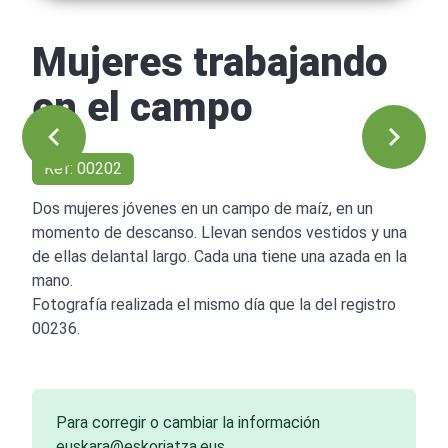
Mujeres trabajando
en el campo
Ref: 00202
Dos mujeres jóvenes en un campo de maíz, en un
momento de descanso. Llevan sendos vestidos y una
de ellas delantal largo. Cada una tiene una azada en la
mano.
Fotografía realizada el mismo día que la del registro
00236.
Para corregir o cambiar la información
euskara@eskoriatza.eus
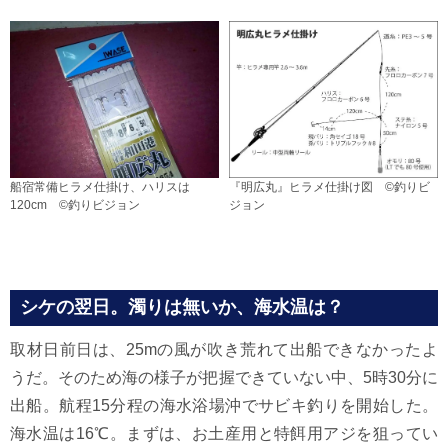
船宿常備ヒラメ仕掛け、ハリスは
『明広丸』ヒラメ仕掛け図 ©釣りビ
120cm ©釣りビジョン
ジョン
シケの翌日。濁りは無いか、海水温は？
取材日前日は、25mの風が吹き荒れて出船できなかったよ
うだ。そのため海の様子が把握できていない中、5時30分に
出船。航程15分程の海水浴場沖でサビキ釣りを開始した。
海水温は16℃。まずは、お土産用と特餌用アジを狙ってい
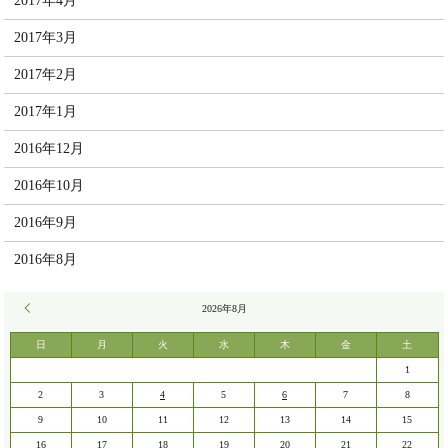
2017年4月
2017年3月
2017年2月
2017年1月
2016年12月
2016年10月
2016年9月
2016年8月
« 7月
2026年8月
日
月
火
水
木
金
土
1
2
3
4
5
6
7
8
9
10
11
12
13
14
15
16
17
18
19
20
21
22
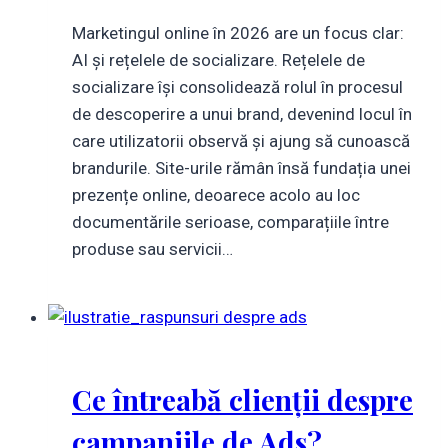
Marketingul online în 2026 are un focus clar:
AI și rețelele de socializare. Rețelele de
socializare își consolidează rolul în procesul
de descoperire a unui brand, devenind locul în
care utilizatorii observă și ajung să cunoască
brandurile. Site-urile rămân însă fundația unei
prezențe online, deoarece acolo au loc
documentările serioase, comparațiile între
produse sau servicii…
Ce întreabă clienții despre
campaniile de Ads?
= = = = = = =
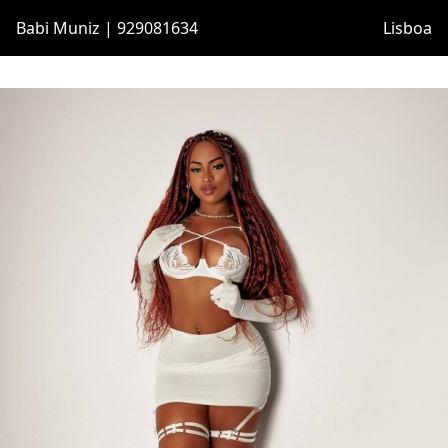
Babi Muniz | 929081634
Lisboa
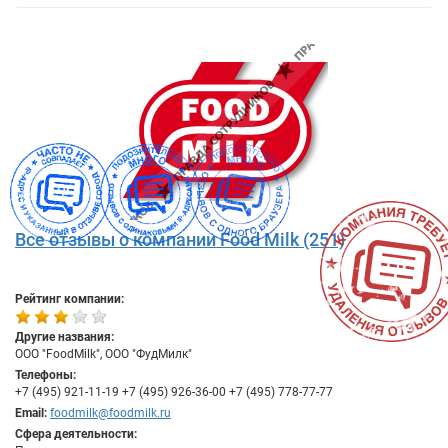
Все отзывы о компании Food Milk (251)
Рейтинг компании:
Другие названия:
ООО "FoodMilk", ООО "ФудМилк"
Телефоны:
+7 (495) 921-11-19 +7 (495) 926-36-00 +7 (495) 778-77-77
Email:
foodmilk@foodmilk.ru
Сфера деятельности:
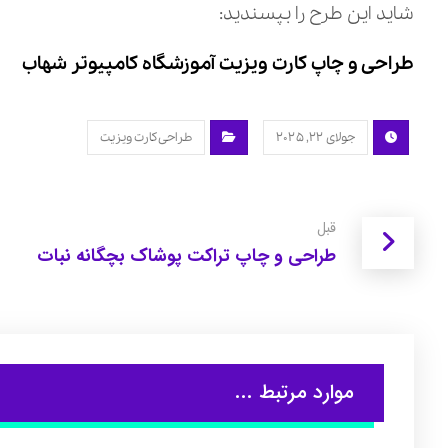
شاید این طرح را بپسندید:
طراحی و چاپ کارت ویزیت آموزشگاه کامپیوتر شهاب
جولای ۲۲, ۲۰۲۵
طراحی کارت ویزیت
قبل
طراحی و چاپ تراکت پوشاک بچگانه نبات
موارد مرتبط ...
= = = = = = =
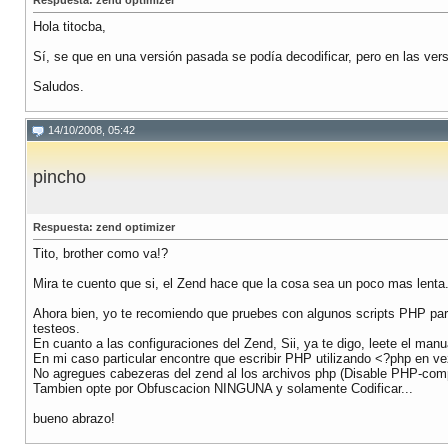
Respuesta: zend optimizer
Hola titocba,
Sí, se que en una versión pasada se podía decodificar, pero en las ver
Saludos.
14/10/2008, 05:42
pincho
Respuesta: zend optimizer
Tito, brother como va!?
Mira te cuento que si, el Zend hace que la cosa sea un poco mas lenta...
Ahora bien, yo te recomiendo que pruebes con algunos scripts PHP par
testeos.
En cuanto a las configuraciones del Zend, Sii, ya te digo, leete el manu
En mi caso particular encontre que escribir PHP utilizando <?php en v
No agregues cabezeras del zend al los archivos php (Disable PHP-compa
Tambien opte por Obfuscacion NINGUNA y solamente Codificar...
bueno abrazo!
= = = = = = =
Transcribe the records above without any change, covering the part that opens with the line containing "Mujeres trabajando" and closes with the line containing "Fotografía realizada el".

Mujeres trabajando
en el campo
Ref: 00202
Dos mujeres jóvenes en un campo de maíz, en un
momento de descanso. Llevan sendos vestidos y una
de ellas delantal largo. Cada una tiene una azada en la
mano.
Fotografía realizada el mismo día que la del registro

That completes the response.